De acordo com o relatório do MPRJ enviado à Justiça, há indícios de parlamentares atuando para beneficiar o TCP. Entre as suspeitas, está a tentativa de obter informações sobre uma operação policial sigilosa que visava demolir imóveis usados pelo grupo criminoso.
Em dezembro de 2023, Val Ceasa e Ulisses Marins teriam ido ao 16º BPM (Olaria) para questionar sobre uma ação em Parada de Lucas. A operação mirava propriedades de alto padrão – com piscina e academia – identificadas como pontos de encontro da facção.
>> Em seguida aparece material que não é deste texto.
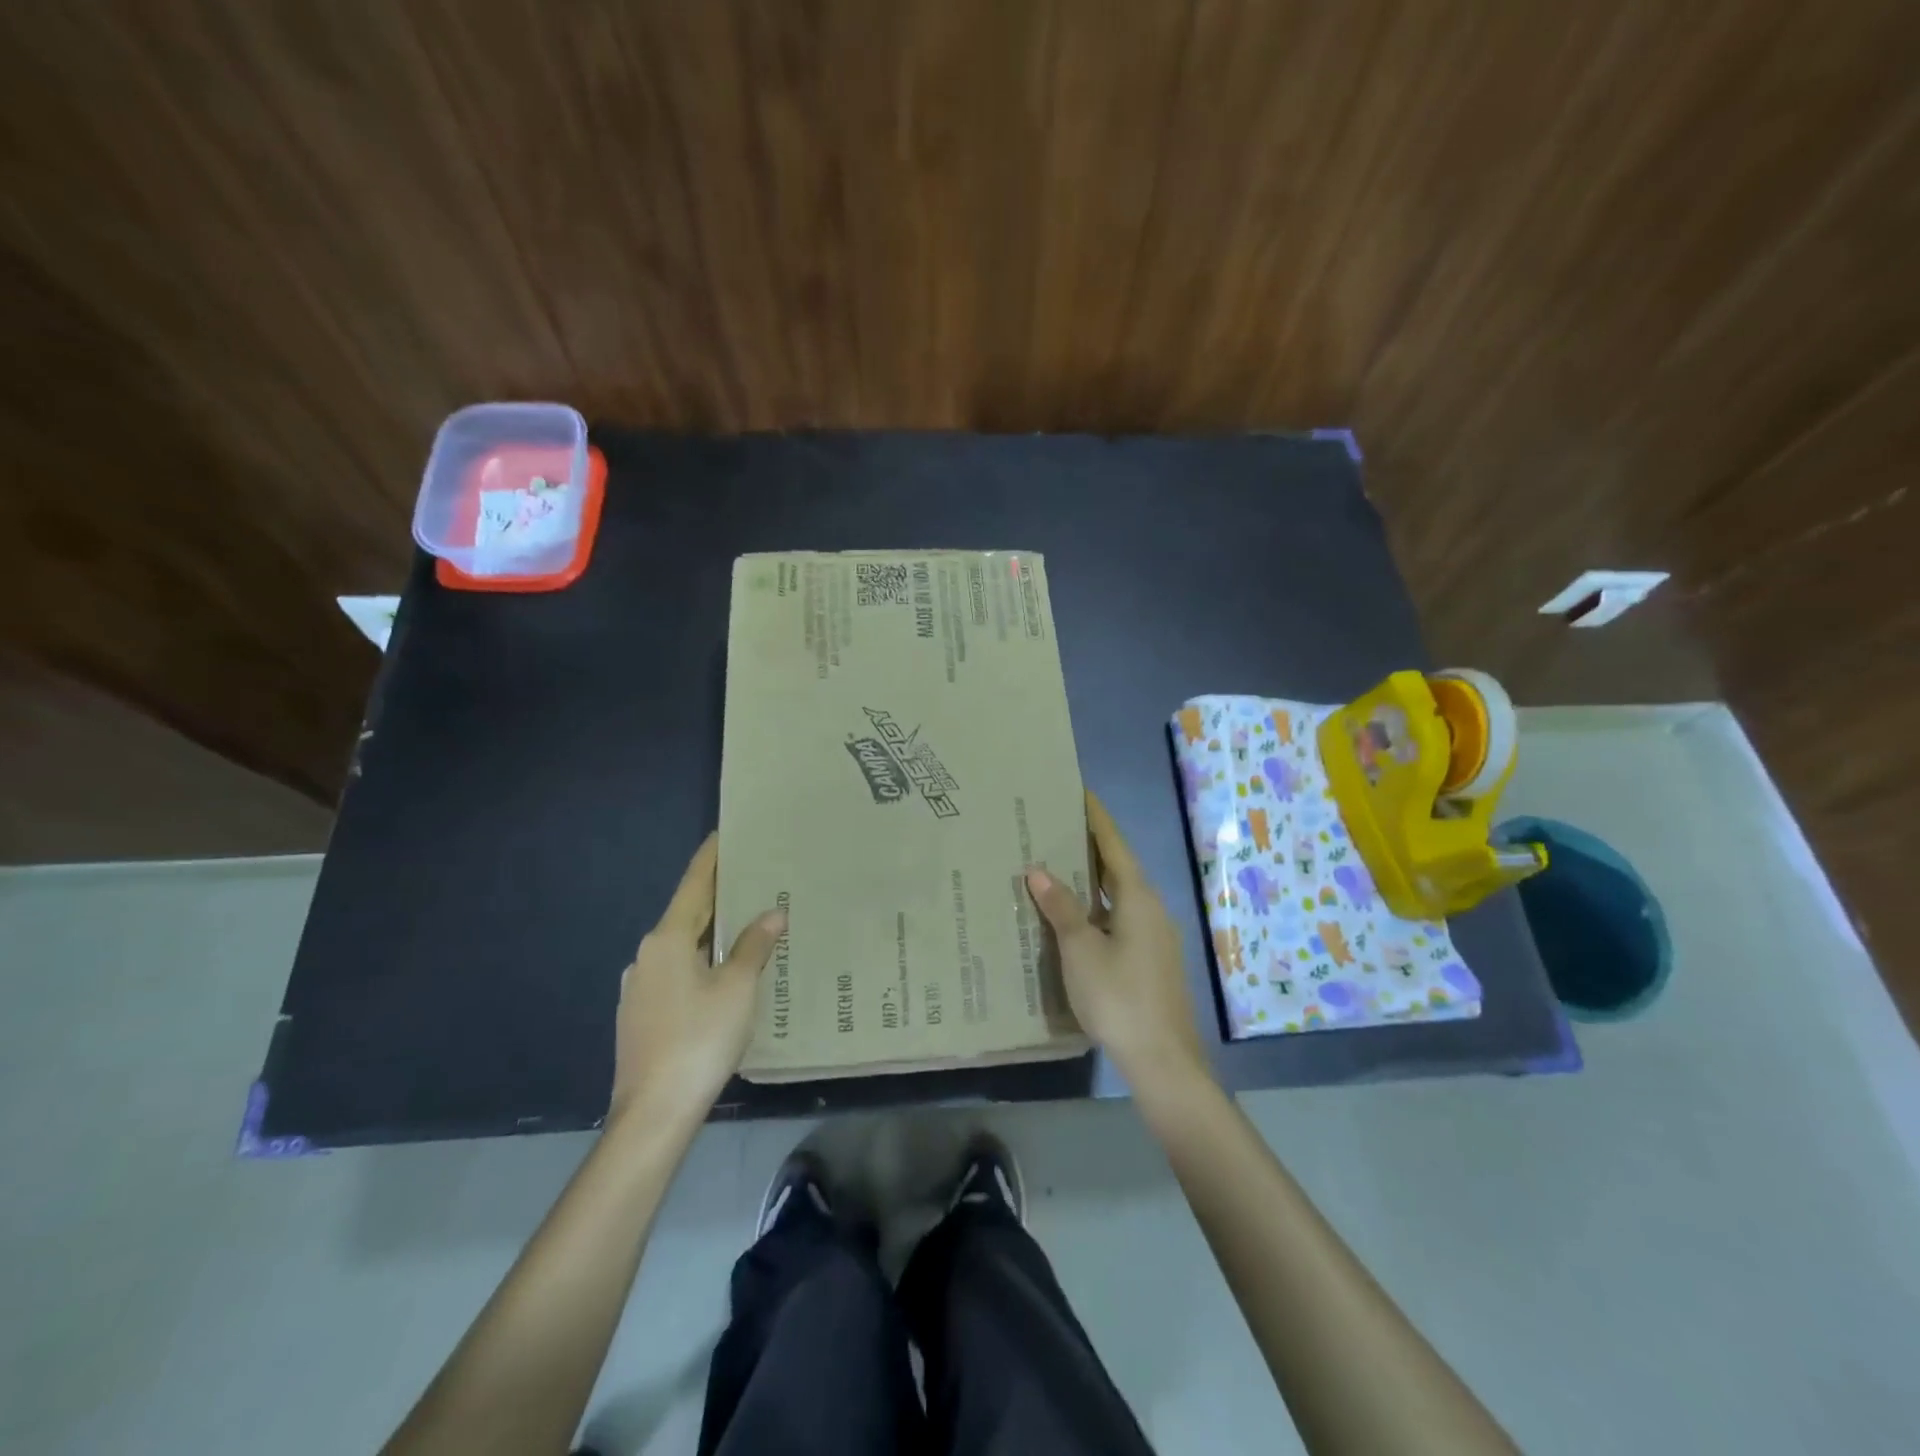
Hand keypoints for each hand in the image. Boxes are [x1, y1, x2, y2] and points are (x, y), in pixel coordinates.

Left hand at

Após o encontro, autoridades notaram mudanças nos locais investigados, como retirada de equipamentos e instalação de faixas com supostos projetos sociais. Para o MPRJ, uma tentativa de mascarar o uso ilícito, já que não há registros oficiais.
A investigação reúne depoimentos que apontam influência do TCP em áreas com forte base eleitoral dos políticos. Parte considerável dos votos de Val Ceasa e Ulisses Marins se concentra em regiões dominadas pela facção.
O Ministério Público destaca a infiltração do crime organizado em instituições políticas, comparando o caso a outras investigações sobre o Comando Vermelho (CV) na Alerj. O órgão afirma que o TCP “também se entranhou nas vísceras da Casa Legislativa”.
Após ser alvo, o deputado Val Ceasa declarou estar sofrendo perseguição política. Ele afirmou que, se a investigação for séria, sairá como “herói” e que “a população sabe quem é Val Ceasa, eu trabalho de domingo a domingo dando dignidade para a população”.
O caso segue em apuração pelas autoridades.